Cette société est spécialisée dans la vente de matériels vidéo. L'effectif de la société était, au jour de la rupture, de plus de 11 salariés. Elle applique la convention collective nationale de l'audiovisuel commercial.
Par lettre du 17 février 2020, la société a adressé à M. [B] une promesse d'embauche en contrat à durée déterminée du 16 mars 2020 au 30 septembre 2020.
Par lettre du 30 avril 2020, la société a notifié à M. [B] la rupture de la promesse adressée le 17 février 2020.
Le 20 juillet 2020, M. [B] a saisi le conseil de prud'hommes de Nanterre aux fins de constater l'existence d'un contrat de travail entre les parties, de contester la rupture du contrat de travail à durée déterminée et en paiement de diverses sommes de nature salariale et de nature indemnitaire.
Par jugement du 23 juin 2022, le conseil de prud'hommes de Nanterre (section encadrement) a :
. dit que M. [B] et la société Vidéo plus étaient liés par un contrat de travail à durée déterminée
. dit que le contrat de travail a été rompu pour un cas de force majeure à compter du 30 avril 2020
. condamné la société Vidéo plus à verser à M. [B] les sommes suivantes :
. 5 280 euros bruts au titre des dommages et intérêts pour rupture abusive pour la période du 16 mars 2020 au 30 avril 2020
. 528 euros au titre de l'indemnité de fin de contrat
. 1 000 euros au titre de l'article 700 du code de procédure civile
. débouté M. [B] de ses autres demandes
. dit que les sommes porteront intérêt au taux légal pour les créances de nature salariale à compter de la réception de la convocation devant le Bureau de Jugement par le défendeur, soit le 28/07/2021 et à compter de la présente décision pour les autres sommes allouées,
. ordonné la capitalisation des intérêts dès lors qu'une année entière sera écoulée
. débouté la société Vidéo Plus de sa demande reconventionnelle
. condamné la société Vidéo Plus aux éventuels dépens.

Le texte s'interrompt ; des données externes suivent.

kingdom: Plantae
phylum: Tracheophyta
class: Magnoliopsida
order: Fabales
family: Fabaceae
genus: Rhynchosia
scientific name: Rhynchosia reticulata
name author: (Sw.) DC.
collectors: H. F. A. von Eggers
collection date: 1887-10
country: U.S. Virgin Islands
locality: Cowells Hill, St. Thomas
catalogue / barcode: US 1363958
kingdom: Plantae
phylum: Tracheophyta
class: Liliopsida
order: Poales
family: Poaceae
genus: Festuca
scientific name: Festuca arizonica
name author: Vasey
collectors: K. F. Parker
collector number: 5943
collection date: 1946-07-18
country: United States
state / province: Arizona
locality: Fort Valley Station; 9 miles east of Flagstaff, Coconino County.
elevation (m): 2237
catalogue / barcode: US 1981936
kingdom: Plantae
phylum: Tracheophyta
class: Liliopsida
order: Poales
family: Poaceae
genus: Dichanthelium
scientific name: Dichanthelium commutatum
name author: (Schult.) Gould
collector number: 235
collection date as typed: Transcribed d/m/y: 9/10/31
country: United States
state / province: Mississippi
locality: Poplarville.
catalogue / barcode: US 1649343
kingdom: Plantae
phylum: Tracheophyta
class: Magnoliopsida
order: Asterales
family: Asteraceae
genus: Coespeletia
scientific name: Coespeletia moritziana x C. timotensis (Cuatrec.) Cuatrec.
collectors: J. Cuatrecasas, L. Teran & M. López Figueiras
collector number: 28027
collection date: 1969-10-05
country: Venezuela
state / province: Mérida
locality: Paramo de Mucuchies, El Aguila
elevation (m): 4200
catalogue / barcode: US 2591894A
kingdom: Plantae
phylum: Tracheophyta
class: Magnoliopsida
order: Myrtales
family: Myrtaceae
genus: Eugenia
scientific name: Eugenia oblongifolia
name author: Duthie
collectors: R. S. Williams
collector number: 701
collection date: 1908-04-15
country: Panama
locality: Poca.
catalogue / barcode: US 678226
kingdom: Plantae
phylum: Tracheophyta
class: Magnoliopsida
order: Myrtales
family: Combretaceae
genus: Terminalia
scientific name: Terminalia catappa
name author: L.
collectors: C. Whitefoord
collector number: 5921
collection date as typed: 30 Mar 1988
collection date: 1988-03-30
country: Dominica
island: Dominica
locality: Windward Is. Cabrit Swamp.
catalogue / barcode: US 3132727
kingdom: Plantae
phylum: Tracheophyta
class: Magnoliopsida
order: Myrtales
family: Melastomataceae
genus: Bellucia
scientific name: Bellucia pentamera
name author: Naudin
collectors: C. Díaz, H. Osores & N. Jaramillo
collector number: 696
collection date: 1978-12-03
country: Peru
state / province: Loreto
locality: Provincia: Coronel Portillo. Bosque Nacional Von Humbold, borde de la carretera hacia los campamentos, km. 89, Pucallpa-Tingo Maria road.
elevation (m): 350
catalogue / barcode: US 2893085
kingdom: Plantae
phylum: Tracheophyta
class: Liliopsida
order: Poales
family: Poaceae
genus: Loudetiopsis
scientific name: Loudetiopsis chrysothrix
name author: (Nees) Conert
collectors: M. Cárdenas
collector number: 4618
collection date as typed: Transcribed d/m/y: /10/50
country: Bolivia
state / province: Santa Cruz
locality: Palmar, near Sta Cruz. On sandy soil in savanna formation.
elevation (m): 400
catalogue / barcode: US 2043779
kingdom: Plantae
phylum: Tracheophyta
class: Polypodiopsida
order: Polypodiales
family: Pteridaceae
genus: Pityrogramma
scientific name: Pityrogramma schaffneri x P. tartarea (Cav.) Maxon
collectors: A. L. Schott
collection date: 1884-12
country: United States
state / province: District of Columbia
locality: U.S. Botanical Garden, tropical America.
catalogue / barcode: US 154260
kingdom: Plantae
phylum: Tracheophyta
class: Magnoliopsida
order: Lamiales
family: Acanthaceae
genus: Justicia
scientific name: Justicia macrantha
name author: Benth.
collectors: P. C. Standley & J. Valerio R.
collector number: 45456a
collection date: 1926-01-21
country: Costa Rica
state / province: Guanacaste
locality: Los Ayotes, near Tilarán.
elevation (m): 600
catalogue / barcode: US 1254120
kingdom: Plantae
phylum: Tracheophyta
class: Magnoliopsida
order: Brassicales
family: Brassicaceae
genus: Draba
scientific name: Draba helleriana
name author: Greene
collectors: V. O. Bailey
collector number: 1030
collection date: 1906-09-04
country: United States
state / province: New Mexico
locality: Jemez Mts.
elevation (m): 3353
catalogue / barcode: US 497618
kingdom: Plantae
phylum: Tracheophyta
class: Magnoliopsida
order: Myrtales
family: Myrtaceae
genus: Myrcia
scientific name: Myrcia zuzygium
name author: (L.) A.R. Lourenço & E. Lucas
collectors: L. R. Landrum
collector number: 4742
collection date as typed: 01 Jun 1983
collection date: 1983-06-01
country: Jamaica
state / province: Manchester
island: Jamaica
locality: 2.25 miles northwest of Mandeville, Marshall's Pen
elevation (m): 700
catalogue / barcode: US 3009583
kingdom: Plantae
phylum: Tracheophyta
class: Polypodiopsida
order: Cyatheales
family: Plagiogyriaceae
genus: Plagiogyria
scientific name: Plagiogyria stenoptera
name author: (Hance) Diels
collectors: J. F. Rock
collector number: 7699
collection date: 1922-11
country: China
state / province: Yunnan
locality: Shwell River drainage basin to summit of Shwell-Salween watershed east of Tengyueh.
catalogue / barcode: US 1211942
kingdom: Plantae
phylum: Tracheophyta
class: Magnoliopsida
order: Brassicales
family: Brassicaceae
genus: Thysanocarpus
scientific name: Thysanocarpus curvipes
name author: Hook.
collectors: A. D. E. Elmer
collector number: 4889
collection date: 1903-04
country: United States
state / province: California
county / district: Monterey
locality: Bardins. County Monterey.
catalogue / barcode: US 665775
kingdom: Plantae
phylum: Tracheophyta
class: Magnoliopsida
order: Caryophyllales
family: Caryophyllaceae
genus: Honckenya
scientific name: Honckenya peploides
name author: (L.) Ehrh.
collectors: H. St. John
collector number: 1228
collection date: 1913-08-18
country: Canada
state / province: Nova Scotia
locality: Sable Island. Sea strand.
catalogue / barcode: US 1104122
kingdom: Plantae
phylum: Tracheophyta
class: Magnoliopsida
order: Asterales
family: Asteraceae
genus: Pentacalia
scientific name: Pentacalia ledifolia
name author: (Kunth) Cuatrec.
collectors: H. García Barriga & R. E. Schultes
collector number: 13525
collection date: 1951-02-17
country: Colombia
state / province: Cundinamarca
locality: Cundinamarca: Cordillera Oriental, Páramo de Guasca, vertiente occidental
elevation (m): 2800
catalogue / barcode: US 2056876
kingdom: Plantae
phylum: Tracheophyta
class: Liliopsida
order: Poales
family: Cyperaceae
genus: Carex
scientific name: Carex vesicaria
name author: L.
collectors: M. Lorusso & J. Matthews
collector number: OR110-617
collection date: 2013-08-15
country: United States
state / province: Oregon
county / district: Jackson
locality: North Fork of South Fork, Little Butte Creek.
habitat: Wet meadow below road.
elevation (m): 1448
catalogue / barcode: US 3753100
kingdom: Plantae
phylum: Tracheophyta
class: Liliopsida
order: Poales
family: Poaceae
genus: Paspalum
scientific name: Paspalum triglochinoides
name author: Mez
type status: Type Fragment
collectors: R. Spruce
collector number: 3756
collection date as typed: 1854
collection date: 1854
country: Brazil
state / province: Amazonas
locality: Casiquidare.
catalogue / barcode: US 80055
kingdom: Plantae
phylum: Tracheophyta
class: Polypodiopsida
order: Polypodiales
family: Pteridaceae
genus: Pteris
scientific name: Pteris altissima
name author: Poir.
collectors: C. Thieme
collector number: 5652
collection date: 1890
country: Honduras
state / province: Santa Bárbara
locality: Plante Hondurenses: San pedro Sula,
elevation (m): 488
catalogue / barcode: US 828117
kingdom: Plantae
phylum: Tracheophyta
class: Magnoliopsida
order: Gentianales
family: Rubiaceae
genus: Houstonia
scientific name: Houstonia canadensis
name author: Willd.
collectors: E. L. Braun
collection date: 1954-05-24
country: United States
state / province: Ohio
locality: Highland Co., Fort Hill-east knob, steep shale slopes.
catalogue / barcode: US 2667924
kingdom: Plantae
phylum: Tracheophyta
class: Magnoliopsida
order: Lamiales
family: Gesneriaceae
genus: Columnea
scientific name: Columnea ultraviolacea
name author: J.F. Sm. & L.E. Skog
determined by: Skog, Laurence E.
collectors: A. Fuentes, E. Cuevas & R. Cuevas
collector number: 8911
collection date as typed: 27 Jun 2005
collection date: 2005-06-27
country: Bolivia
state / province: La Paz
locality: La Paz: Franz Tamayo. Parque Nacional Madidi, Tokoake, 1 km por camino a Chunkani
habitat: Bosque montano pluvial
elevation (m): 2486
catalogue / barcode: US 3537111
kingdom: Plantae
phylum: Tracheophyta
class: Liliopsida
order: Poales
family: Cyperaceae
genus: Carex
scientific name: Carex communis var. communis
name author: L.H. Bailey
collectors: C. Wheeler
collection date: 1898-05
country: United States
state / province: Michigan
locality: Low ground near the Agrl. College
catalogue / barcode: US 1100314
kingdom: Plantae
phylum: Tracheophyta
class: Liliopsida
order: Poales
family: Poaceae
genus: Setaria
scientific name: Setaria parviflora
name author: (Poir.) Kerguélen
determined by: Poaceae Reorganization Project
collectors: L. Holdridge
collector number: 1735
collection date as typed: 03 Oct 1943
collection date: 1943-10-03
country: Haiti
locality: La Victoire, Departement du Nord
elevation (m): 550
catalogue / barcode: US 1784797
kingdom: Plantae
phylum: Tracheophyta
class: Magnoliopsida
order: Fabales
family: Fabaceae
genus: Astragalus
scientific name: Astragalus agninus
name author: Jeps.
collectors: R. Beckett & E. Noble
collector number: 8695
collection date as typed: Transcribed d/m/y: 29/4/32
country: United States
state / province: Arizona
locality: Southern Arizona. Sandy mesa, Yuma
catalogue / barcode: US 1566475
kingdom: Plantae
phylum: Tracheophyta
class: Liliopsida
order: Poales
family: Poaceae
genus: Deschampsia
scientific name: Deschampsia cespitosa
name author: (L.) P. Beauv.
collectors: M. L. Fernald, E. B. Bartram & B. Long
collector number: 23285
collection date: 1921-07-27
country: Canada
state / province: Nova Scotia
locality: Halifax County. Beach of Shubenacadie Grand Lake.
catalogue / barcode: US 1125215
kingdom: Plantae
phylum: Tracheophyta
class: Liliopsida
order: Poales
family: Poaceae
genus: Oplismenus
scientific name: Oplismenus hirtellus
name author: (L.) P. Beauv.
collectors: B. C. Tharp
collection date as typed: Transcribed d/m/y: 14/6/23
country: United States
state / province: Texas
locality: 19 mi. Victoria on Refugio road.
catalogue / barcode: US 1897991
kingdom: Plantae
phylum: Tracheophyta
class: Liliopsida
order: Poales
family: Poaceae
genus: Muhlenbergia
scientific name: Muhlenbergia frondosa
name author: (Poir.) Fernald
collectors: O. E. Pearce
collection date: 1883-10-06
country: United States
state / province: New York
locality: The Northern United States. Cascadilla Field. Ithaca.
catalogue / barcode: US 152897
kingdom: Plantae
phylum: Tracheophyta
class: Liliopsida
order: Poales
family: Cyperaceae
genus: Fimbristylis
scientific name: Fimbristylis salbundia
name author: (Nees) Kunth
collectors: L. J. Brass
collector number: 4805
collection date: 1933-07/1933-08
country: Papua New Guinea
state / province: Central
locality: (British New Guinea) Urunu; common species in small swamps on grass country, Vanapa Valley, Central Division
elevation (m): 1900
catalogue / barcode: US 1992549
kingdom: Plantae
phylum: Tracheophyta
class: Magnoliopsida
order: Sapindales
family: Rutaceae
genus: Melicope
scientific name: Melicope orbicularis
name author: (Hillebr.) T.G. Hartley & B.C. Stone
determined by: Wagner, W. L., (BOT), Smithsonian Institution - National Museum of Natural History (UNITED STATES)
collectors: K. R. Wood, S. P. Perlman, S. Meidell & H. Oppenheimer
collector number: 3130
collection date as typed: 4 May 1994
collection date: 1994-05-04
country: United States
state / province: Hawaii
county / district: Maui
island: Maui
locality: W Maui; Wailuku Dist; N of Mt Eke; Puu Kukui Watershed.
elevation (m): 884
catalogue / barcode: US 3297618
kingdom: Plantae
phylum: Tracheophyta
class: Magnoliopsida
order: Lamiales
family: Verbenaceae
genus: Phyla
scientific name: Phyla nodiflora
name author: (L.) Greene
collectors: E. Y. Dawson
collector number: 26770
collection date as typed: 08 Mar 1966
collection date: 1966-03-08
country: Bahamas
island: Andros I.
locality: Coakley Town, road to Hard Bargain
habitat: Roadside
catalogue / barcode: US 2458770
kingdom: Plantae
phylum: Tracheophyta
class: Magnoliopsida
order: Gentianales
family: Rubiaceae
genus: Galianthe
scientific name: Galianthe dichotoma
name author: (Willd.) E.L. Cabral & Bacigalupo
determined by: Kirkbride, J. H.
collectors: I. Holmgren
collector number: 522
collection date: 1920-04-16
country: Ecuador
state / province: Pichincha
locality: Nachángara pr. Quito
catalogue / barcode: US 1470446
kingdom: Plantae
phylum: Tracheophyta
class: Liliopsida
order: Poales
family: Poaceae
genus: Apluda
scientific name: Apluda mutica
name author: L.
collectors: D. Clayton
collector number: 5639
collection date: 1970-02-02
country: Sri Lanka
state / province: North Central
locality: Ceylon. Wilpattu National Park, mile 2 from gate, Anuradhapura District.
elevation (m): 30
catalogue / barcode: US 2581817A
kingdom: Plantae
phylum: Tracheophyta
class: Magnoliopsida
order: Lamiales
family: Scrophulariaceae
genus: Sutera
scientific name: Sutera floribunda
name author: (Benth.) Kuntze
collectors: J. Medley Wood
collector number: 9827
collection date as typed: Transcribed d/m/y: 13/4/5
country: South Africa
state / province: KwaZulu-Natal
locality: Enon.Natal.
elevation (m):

Par déclaration adressée au greffe le 7 juillet 2022, M. [B] a interjeté appel de ce jugement.
Une ordonnance de clôture a été prononcée le 23 avril 2024.
PRÉTENTIONS ET MOYENS DES PARTIES
Vu les dernières conclusions transmises par voie électronique le 24 mars 2024, auxquelles il est renvoyé pour plus ample exposé des moyens et prétentions conformément à l'article 455 du code de procédure civile et aux termes desquelles M. [B] demande à la cour de :
. infirmer le jugement rendu par le conseil de prud'hommes de Nanterre le 23 juin 2022 en ce qu'il a:
. dit que le contrat de travail a été rompu pour un cas de force majeure à compter du 30 avril 2020,
. condamné la société Vidéo Plus à verser à M. [B] les sommes suivantes :
. 5 280 euros bruts au titre des dommages et intérêts pour rupture abusive pour la période du 16 mars 2020 au 30 avril 2020,
. 528 euros au titre de l'indemnité de fin de contrat,
. 1 000 euros au titre de l'article 700 du code de procédure civile,
. débouté M. [B] de ses autres demandes.